I’m starting this category “All things data” to write posts about data for the sake of data. Some of them are simple but play a big role, like this one. Others are complex. There will be a twist, though. The examples I’ll show will be in the context of games analytics. There will be no Iris dataset to fit a logistic regression. If you are smiling you know what I’m talking about. If you are not, don’t worry, we’ll get to that.
If you do data analysis, posts as this one are the foundation of your work and if you are like me, it is second nature and you don’t even think about it. I felt it was important to write these things in my own words with examples of the kind of datasets I work with. If it helps someone better understand data, great. In the future maybe it will help someone fit a model properly.

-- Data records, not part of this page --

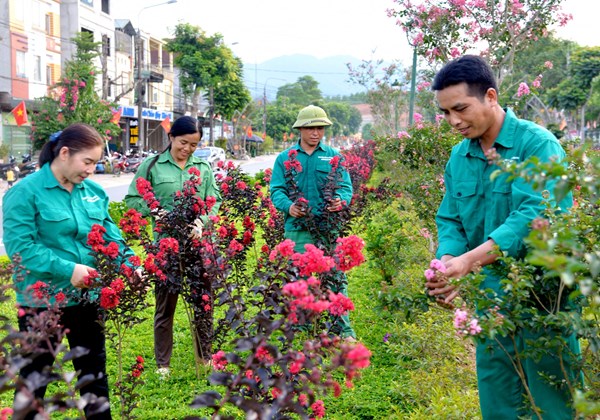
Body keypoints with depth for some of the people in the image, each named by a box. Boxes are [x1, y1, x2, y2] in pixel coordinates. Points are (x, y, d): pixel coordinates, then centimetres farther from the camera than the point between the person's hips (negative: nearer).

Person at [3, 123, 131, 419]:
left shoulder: (94, 191, 4)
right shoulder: (25, 192, -13)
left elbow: (110, 235, 7)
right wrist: (67, 269, -26)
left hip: (86, 297, 5)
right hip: (42, 300, -5)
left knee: (94, 369, 18)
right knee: (35, 376, 13)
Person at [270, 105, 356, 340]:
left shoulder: (333, 156, 10)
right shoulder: (285, 158, 9)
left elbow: (345, 186, 6)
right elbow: (276, 190, 3)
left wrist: (341, 200, -18)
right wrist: (288, 206, -19)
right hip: (297, 229, 0)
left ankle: (344, 329, 9)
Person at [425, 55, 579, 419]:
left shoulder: (537, 144, -15)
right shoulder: (459, 156, 6)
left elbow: (533, 216, -26)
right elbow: (450, 220, 7)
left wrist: (469, 261, -34)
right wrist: (448, 263, -14)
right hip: (491, 294, 6)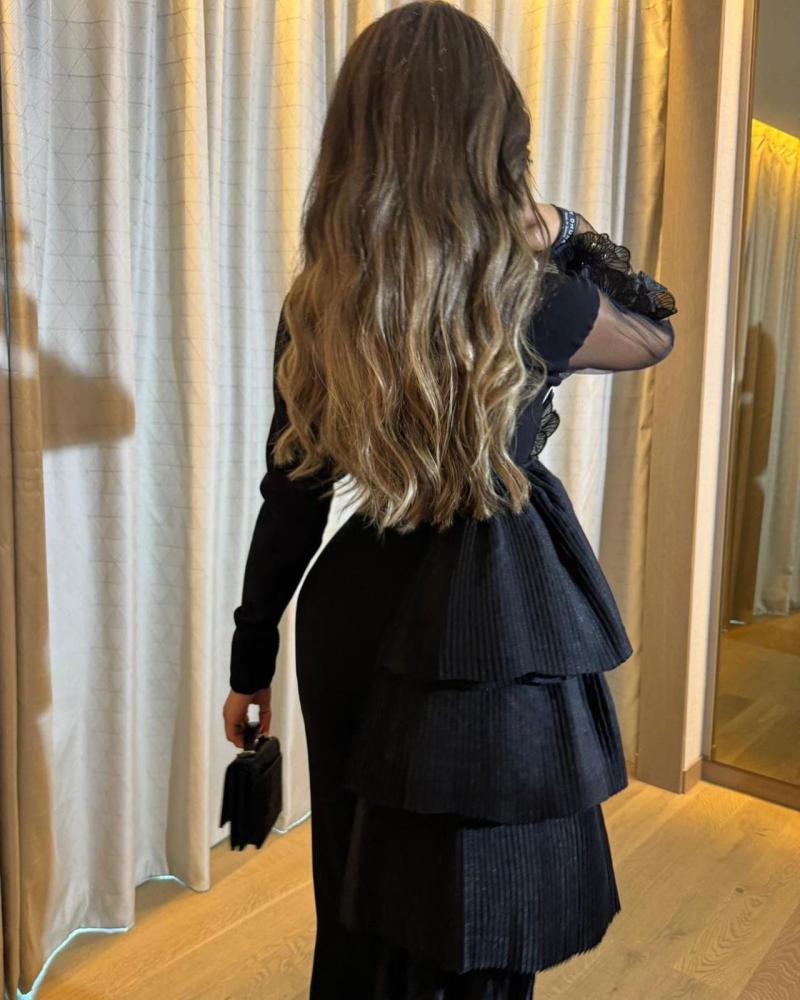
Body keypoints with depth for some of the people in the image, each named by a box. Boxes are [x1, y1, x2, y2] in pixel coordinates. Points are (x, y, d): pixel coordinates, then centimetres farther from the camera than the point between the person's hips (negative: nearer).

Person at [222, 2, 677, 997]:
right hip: (495, 641, -4)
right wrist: (568, 235, 11)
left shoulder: (317, 304, -5)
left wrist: (251, 657, 11)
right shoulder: (531, 301, -15)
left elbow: (289, 498, 1)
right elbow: (657, 331, 7)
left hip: (361, 626, 5)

Today the topic is simply data. The most simple and down to earth definition of what data are.
What are data?
Some people (like two…) have asked me why do I say “data are” instead of “data is”. So let’s start with that. Data is the plural of datum. One data point is a datum. Many data points are data.
Data are collections of facts that we have knowledge of. This is an important concept since we never have perfect information, regardless of how much data we have. Many people think we deal with perfect information and present absolute certainties. That could not be further away from the truth. Any statistician, data analyst and data scientist work in a world of uncertainty.
Types of data
Data can be numerical or categorical. If you think of a dataset, measures are numerical data and dimensions are categorical data.
Numerical data can be discrete or continuous. The easiest way to describe the difference is saying that integers are discrete and real numbers are continuous. A player level is a discrete data point while retention rate is a continuous data point.
Categorical data can be nominal or ordinal. Ordinal data differs from nominal data because their categories have a determined order. Think of ordinal data as ranked categorical data. Let’s say the players in your game have a rank for their achievements: rookie, novice and veteran. That would be ordinal data. The country where they are from is nominal.
Idiosyncrasies of data types
My favourite is dates and times. Time is continuous but we store it discretely, e.g. UNIX timestamp. Later on we display it as an ordinal variable, like a date or a month. And sometimes we even use it as a nominal variable, e.g. day of the week.
Note that this is mostly related with our interpretation, not the data itself.
Our classification of data matters most to our understanding of the data, meaning, the information we get from it and how we perceive it. For instance, categorical data is, in fact, discrete data. Many systems use integer indices to better manage categorical data in memory. This means that many models are using integers and not our human readable categories.
Why does this matter?
Understanding data on its own allows us to make better decisions when presenting, analysing and modelling it.
A good visualisation depends on what you want to show. For instance if you want to show the relationship between two continuous variables, you should choose a scatterplot. If you want to see how a continuous variable is different across categories, you should choose a box plot. Counts of a categorical variable, a histogram, distribution of a continuous variable, a density plot.
Adding more variables changes your options depending on the data types of those variables. The same applies to models and statistical tests and many data science tasks.
These are very simple concepts that have a huge impact in your decisions on how to understand data.